### [Problem]
Copy the final lines exactly, starting at the one that contains "assisted many indigent patients of the" and ending with the last line of the listing below. Pictures are not part of the copy.

### [Source information]
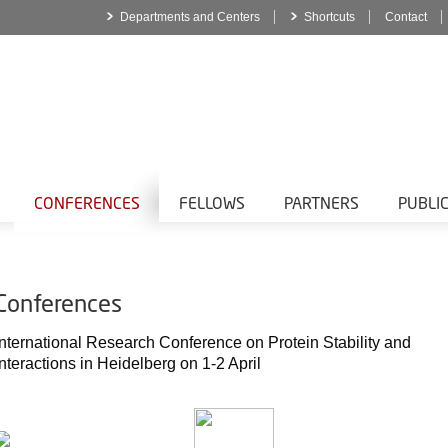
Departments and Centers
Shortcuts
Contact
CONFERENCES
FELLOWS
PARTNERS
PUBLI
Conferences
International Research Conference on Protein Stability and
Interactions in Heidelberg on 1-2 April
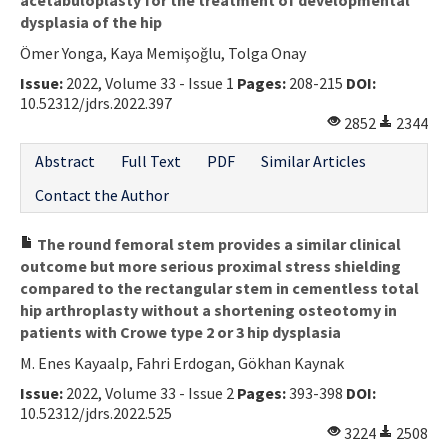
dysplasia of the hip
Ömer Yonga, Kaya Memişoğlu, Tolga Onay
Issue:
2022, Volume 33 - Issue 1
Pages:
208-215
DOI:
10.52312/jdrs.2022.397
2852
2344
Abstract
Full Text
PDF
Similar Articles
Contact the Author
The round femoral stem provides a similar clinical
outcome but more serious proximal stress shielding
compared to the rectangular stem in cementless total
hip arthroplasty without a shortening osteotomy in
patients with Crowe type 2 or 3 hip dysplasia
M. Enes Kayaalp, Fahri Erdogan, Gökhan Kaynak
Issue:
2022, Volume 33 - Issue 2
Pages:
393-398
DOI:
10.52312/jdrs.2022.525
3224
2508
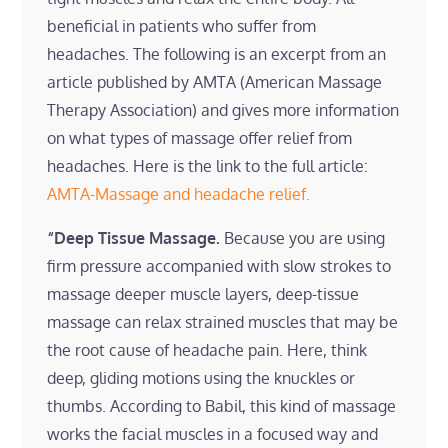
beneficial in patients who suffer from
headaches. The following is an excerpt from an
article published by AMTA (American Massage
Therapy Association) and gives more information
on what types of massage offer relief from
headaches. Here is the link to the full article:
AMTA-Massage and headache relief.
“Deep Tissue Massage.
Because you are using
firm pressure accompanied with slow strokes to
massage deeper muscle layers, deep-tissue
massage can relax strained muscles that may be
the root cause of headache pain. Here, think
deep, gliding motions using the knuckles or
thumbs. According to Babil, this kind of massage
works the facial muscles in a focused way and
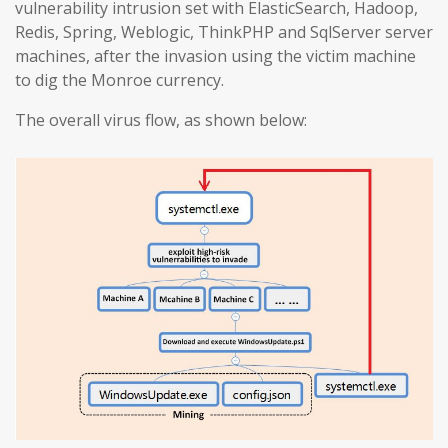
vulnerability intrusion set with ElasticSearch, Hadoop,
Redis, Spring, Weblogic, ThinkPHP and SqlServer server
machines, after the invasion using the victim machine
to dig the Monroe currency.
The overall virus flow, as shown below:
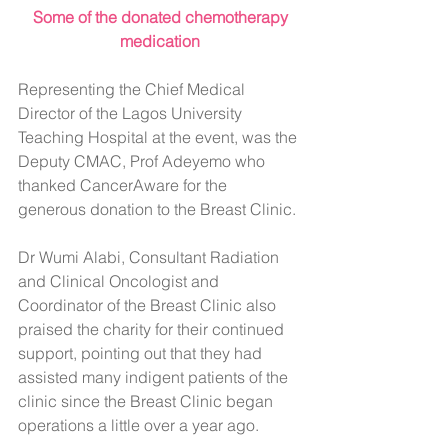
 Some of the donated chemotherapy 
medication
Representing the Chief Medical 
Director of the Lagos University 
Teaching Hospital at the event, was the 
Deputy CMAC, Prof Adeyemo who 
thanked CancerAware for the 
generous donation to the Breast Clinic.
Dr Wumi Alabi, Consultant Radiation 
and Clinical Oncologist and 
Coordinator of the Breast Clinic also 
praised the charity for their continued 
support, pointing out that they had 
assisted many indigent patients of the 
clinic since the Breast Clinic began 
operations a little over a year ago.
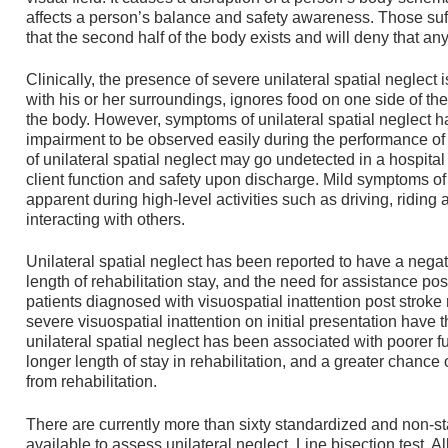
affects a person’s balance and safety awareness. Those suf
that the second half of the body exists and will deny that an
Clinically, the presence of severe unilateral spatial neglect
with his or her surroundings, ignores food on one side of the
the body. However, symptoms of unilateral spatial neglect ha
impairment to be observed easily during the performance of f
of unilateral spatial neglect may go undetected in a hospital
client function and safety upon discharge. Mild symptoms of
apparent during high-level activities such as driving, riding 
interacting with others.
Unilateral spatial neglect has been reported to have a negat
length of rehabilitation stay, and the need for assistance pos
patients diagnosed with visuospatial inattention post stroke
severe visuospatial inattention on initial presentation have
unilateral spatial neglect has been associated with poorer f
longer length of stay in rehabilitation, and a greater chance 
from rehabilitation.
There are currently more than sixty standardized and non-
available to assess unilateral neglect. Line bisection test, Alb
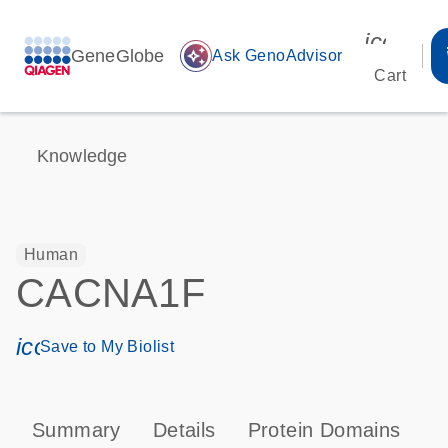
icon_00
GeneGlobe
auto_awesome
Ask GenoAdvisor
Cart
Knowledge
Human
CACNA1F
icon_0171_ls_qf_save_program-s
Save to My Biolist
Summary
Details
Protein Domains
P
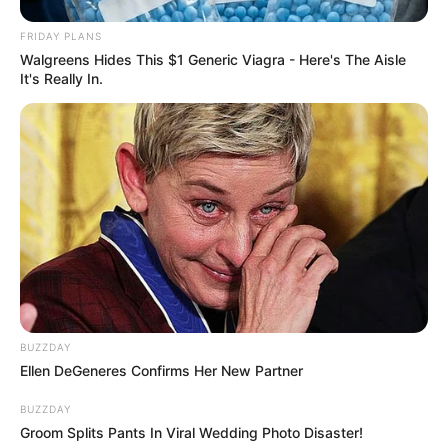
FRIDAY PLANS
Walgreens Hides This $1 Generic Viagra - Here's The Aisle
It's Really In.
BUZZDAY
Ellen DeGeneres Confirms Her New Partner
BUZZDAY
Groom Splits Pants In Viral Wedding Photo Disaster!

### [Solution for this task]
assisted many indigent patients of the 
clinic since the Breast Clinic began 
operations a little over a year ago.
affects a person’s balance and safety awareness. Those suf
that the second half of the body exists and will deny that an
Clinically, the presence of severe unilateral spatial neglect
with his or her surroundings, ignores food on one side of the
the body. However, symptoms of unilateral spatial neglect ha
impairment to be observed easily during the performance of f
of unilateral spatial neglect may go undetected in a hospital
client function and safety upon discharge. Mild symptoms of
apparent during high-level activities such as driving, riding 
interacting with others.
Unilateral spatial neglect has been reported to have a negat
length of rehabilitation stay, and the need for assistance pos
patients diagnosed with visuospatial inattention post stroke
severe visuospatial inattention on initial presentation have
unilateral spatial neglect has been associated with poorer f
longer length of stay in rehabilitation, and a greater chance 
from rehabilitation.
There are currently more than sixty standardized and non-
available to assess unilateral neglect. Line bisection test, Alb
icon_00
GeneGlobe
auto_awesome
Ask GenoAdvisor
Cart
Knowledge
Human
CACNA1F
icon_0171_ls_qf_save_program-s
Save to My Biolist
Summary
Details
Protein Domains
P
FRIDAY PLANS
Walgreens Hides This $1 Generic Viagra - Here's The Aisle
It's Really In.
BUZZDAY
Ellen DeGeneres Confirms Her New Partner
BUZZDAY
Groom Splits Pants In Viral Wedding Photo Disaster!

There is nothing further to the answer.